Mas não é este o grande problema do filme. Ninguém jamais me vai ouvir dizer mal de personagens tridimensionais e bem construídas, como é o caso. O que falta a este filme é outra coisa igualmente crucial. Este filme não tem história. Ou não tem história que chegue, o que vai dar ao mesmo. É um filme-retrato, que se vê pela estética e pelo “ambiente” criado e por interesse nos personagens, à maneira daqueles filmes europeus em que dois personagens se sentam à mesa da cozinha e discutem Filosofia, mas não é o meu tipo de filme. Se os personagens não fossem vampiros muito provavelmente eu nem teria visto o filme até ao fim.
Mas vamos então ao pouco de história que “Only Lovers Left Alive” nos apresenta. Os protagonistas são um casal de vampiros, Eve e Adam, ela a viver em Marrocos, ele a viver numa zona deserta de Detroit, consequência do fecho das fábricas.
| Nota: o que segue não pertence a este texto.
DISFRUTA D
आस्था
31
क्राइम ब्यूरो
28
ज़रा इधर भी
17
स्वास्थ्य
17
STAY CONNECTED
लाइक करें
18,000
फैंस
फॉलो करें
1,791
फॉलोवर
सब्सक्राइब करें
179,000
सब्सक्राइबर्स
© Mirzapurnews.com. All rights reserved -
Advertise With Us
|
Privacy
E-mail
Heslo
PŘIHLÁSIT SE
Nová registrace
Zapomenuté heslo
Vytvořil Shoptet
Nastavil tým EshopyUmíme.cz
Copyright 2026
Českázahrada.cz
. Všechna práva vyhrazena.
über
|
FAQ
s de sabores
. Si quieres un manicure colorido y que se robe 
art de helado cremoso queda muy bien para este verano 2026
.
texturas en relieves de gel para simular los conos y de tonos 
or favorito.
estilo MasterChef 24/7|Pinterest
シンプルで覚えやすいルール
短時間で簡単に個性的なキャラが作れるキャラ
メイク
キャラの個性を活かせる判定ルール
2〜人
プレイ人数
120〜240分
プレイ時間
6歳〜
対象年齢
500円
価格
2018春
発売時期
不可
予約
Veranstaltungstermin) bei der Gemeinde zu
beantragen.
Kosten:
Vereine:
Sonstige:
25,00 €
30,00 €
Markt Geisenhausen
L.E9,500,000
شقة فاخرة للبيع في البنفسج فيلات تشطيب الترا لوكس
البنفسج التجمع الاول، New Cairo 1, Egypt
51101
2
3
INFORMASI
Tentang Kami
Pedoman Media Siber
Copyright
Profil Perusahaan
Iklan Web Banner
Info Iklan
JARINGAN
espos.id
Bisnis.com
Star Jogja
Nunca se explica porque é que não estão a viver juntos, se aparentemente ainda se amam como no princípio, mas talvez como vampiros tenham tanto tempo à sua frente que estas separações temporárias são normais. Eve é alegre, entusiástica, apaixonada pela vida. Adam é melancólico, filosófico, introvertido. Como acontece aos vampiros muito antigos, Adam frequentemente se deixa cair no ennui de existir, e desta vez chega mesmo a mandar fazer uma bala de madeira para se suicidar. Eve percebe-lhe a depressão e viaja até ele, num voo nocturno, as malas cheias de livros em vez de roupa. Se a paixão de Eve são os livros, a de Adam é a música, bem como outras engenhocas científicas. A casa de Adam é um pesadelo de desarrumação, mais parecendo uma oficina caótica, com peças e fios e aparelhos em todo o lado, até na banheira e no frigorífico (desligado). Eve e Adam vivem à parte da humanidade (a quem chamam zombies, a nós!), observando de longe a passagem dos séculos e os progressos e retrocessos da sociedade. Bons vampiros, daqueles que se alimentam nos bancos de sangue dos hospitais, não fazem vítimas. Mas têm um problema. O sangue dos seres humanos está cada vez mais contaminado, o que leva os vampiros a adoecer e até mesmo à morte. Esta contaminação nunca é explicada de forma explícita, mas tanto pode ser drogas como SIDA como até a dieta do ser humano moderno. Penso que sejam drogas, porque a certa altura um deles diz que o sangue veio de alguém ligado à música, logo, “era de esperar”. Drogas é a hipótese mais provável.
O filme não tem realmente muito enredo. A certa altura a irmã mais nova de Eve, Ava, igualmente vampira e antiga mas com uma irresponsabilidade e um egoísmo de adolescente, visita o casal em Detroit e faz uma vítima. Eve e Adam têm de se ver livres do corpo, mas entretanto foram vistos com a vítima e têm de fugir para Marrocos. Onde os espera outro problema. O médico que arranjava sangue puro para Eve entretanto já não está lá, e pela primeira vez no filme Eve e Adam estão em grandes apuros.
E então o filme acaba. E fez-me pensar: “Era só isto?” Agora que estava bom, que Eve e Adam tinham de recomeçar do zero e arranjar outra rede de apoio, acaba assim? Pelo menos façam uma sequela.
“Only Lovers Left Alive” é um filme-retrato que vai agradar certamente aos amantes de vampiros, especialmente aos amantes de vampiros riceanos, que compensa em ambiente e banda sonora o que peca por falta de enredo. Eu, confesso, esperava mais, e gostaria muito de ver uma continuação.